Exactly and this is what Roon used to base their implementation on, but unfortunately not all devices that have cc built in follow that implemention to the letter.

Oh, got it. I thought (hoped?) Chromecast spec required a minimum resolution. Thanks @CrystalGipsy and @Bill_Janssen.

At least Google’s Chromecast works with Roon whereas Amazon’s line of Echo devices does not.

Back on topic I agree that Roon Ready is superior to Chromecast, just Roon Ready is superior to Airplay, Roon Tested and Roon’s Squeezebox support. Roon Ready Rocks!

I am just happy it supports them all as it’s allowed my to build a large audio eco system at home without a huge expense and I use them all except airplay in some shape or form.

Sorry about my previous post. I didn’t mean to imply that I don’t using all the various ways that Roon supports for playing music, just that Roon Ready is the best one. I also have a large audio eco system throughout my house with 5 Roon Ready endpoints, 4 Squeezebox endpoints, lots of phones and tablets that besides being used for control can also be used for playback and 4 Chromecast devices (which I don’t tend to use for playback, although the ones connected to a TV make great Roon “now playing” displays). Roon does provide lots of ways to listen to music and all with one common control interface, which is very good thing.


Again, a scalar measurement in a vector space. I’m trying to figure out the various dimensions of that space, so specifics about why why you believe it superior would be very helpful.

For instance, the voice command capability in these smart speakers seems a clear advantage of Chromecast built-in, while the ability to handle increased resolution seems a clear avantage of Roon Ready.

That’s probably the 24/48 that they all seem to support.

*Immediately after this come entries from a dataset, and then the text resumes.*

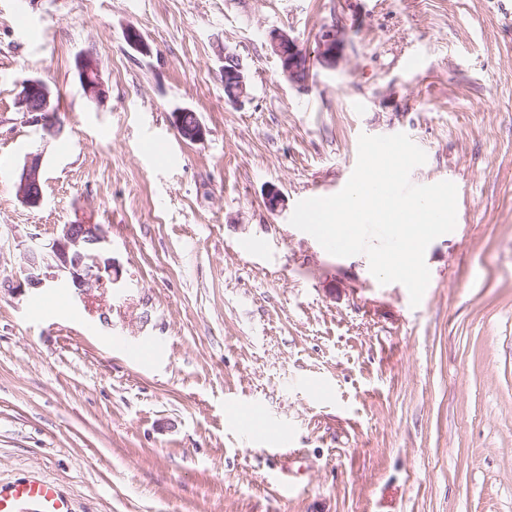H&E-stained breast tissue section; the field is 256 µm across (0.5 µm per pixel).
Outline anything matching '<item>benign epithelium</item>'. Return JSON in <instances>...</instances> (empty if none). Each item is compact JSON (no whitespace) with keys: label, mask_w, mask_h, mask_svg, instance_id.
I'll list each match as a JSON object with an SVG mask.
<instances>
[{"label":"benign epithelium","mask_w":512,"mask_h":512,"mask_svg":"<svg viewBox=\"0 0 512 512\" xmlns=\"http://www.w3.org/2000/svg\"><path fill=\"white\" fill-rule=\"evenodd\" d=\"M127 43L137 52L149 55L151 48L139 30L133 26L124 32ZM266 40L280 64L282 76L293 84H304L310 71L311 57L298 40L287 31L273 28ZM342 44V31L327 28L318 39L317 59L329 69L336 68ZM77 70L84 94L100 103L106 98L101 78L100 63L96 56L84 52L77 57ZM224 82L233 86L229 97L233 104H240L248 98V84L242 65L224 67ZM18 105L29 116V121L43 128L42 138L59 134L60 125L54 119L56 108L48 86L39 78L22 81ZM186 108L173 112V123L183 138L192 142L205 139L206 129L200 121L187 127L184 116ZM43 153L39 150L27 154L16 181V196L28 207H38L43 201ZM33 245L28 248V263L16 278V287L40 289L50 282L65 280L83 291L103 281L102 272H112V259L106 257L107 237L99 224H62L51 243L43 246L32 237Z\"/></svg>","instance_id":"1"}]
</instances>
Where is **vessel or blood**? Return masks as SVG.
<instances>
[{
  "mask_svg": "<svg viewBox=\"0 0 512 512\" xmlns=\"http://www.w3.org/2000/svg\"><path fill=\"white\" fill-rule=\"evenodd\" d=\"M260 408L251 406L234 415L235 426L243 441L255 444L265 430L259 423ZM0 512H74L71 500L58 485L48 479L33 477L0 488Z\"/></svg>",
  "mask_w": 512,
  "mask_h": 512,
  "instance_id": "vessel-or-blood-1",
  "label": "vessel or blood"
}]
</instances>
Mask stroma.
I'll list each match as a JSON object with an SVG mask.
<instances>
[{"mask_svg":"<svg viewBox=\"0 0 512 512\" xmlns=\"http://www.w3.org/2000/svg\"><path fill=\"white\" fill-rule=\"evenodd\" d=\"M328 26L338 66L289 83L266 31L312 54ZM87 50L100 105L75 67ZM28 77L49 86L58 137L18 107ZM177 108L204 141L178 134ZM395 133L427 154L411 181L457 187L415 308L366 255L290 223L303 196L346 185L360 135ZM36 149L44 199L28 207L15 182ZM80 220L102 225L117 284L12 288L32 237ZM232 403L263 407L297 458L242 444ZM33 476L74 512H512V0H0V486ZM77 70L84 94L92 101L101 103L106 90L101 78L100 63L93 52L87 51L77 57ZM232 55L233 54H230V52L224 53V83L229 82L232 84L234 93L228 99L231 89L230 87H225L224 95L231 103L241 104L246 98H248V84L240 60L239 64H233L232 67L225 65L226 62H231L229 58ZM184 116L185 123L191 124L196 115L194 112L186 108H180L173 112V123L182 137L192 142L203 141L206 136V129L202 123L197 118L191 126L185 127Z\"/></svg>","mask_w":512,"mask_h":512,"instance_id":"35a3bbf8","label":"stroma"}]
</instances>
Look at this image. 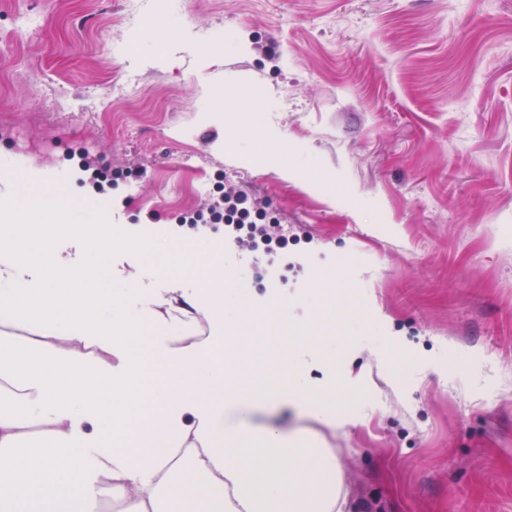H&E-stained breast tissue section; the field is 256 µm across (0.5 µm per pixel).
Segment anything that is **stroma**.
<instances>
[{
    "label": "stroma",
    "mask_w": 512,
    "mask_h": 512,
    "mask_svg": "<svg viewBox=\"0 0 512 512\" xmlns=\"http://www.w3.org/2000/svg\"><path fill=\"white\" fill-rule=\"evenodd\" d=\"M0 152L117 224L252 194L288 246L225 247L224 317L295 297L249 327L269 375L299 334L359 372L342 512H512V0H0Z\"/></svg>",
    "instance_id": "obj_1"
}]
</instances>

Here’s one: none of the four Chromecast devices (two Google Chromecasts, a Chromecast Audio and an LG soundbar with Chromecast) have support for an Ethernet connection, in other words they are all Wi-Fi only. Whereas all of my Roon Ready devices are connected via Ethernet. Ethernet is far superior to Wi-Fi for music (and video) streaming, maybe not as far as sound quality is concerned but definitely as far as reliability is concerned. Think no drop outs.